**Provided text**.
------------------------------------------------------------------------
On Wed, Apr 22, 2015 at 11:40:16PM -0700, Darrick J. Wong wrote:
> On Thu, Apr 23, 2015 at 11:13:45AM +1000, Dave Chinner wrote:
> > On Wed, Apr 22, 2015 at 05:44:26PM -0700, Darrick J. Wong wrote:
> > > On Wed, Apr 22, 2015 at 08:27:38AM +1000, Dave Chinner wrote:
> > > > On Mon, Apr 20, 2015 at 09:28:20PM -0700, Darrick J. Wong wrote:
> > > > > On Mon, Apr 20, 2015 at 08:06:46PM -0500, xfs@xxxxxxxxxxx wrote:
> > > > crashing between the breaking of the shared reference and data
> > > > writeback doesn't leave us with a hole instead of data. To deal with
> > > > that, I think that we're going to have to break shared extents
> > > > during writeback, not during the write. However, we are going to
> > > > need a delalloc reservation to do that.
------------------------------------------------------------------------
**Exercise instructions**.
1. Repeat the stretch of the email thread from "On Wed, Apr 22, 2015 at 11:40:16PM" through "to do that.", word for word.
2. In the email thread, at what point does the writer think shared extents will have to be broken?

Items listed in a dataset
------------------------------------------------------------------------
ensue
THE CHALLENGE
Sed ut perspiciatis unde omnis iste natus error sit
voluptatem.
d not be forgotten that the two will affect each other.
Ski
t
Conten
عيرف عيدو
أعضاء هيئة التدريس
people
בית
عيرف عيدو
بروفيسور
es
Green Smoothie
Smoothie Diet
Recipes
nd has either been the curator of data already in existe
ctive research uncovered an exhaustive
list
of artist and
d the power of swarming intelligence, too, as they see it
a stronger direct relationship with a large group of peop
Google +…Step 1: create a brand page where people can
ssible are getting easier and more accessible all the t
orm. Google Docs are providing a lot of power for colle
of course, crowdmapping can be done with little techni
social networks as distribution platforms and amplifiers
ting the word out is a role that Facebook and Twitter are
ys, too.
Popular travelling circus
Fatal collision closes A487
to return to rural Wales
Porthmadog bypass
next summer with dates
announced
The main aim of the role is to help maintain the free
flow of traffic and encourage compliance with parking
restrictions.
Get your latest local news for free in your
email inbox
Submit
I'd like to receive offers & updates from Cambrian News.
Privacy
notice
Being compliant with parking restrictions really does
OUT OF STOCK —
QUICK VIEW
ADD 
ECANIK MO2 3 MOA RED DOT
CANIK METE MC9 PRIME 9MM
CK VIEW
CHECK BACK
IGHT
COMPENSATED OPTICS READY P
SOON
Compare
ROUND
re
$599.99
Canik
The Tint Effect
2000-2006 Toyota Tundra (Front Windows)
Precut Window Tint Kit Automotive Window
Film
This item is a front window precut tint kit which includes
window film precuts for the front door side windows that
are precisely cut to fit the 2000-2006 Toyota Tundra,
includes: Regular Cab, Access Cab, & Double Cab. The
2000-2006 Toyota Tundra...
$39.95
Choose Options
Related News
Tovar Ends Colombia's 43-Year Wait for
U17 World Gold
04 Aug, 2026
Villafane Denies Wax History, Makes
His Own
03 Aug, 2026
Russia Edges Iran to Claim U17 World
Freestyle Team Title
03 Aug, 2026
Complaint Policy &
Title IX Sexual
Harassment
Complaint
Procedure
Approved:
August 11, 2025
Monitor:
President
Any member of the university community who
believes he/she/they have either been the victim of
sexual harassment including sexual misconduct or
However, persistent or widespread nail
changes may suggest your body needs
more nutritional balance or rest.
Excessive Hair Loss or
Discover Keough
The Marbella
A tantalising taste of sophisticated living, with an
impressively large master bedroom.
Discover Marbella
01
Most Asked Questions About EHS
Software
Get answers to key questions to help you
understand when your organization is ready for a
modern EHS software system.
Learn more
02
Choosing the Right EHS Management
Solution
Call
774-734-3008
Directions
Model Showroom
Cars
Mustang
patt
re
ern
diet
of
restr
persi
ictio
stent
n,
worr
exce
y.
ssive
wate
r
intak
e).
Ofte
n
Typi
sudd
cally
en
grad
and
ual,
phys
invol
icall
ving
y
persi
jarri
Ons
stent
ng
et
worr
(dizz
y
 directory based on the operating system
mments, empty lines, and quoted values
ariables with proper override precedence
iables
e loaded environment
------------------------------------------------------------------------
**Answers for this exercise**.
1.
On Wed, Apr 22, 2015 at 11:40:16PM -0700, Darrick J. Wong wrote:
> On Thu, Apr 23, 2015 at 11:13:45AM +1000, Dave Chinner wrote:
> > On Wed, Apr 22, 2015 at 05:44:26PM -0700, Darrick J. Wong wrote:
> > > On Wed, Apr 22, 2015 at 08:27:38AM +1000, Dave Chinner wrote:
> > > > On Mon, Apr 20, 2015 at 09:28:20PM -0700, Darrick J. Wong wrote:
> > > > > On Mon, Apr 20, 2015 at 08:06:46PM -0500, xfs@xxxxxxxxxxx wrote:
> > > > crashing between the breaking of the shared reference and data
> > > > writeback doesn't leave us with a hole instead of data. To deal with
> > > > that, I think that we're going to have to break shared extents
> > > > during writeback, not during the write. However, we are going to
> > > > need a delalloc reservation to do that.

2. During writeback, not during the write.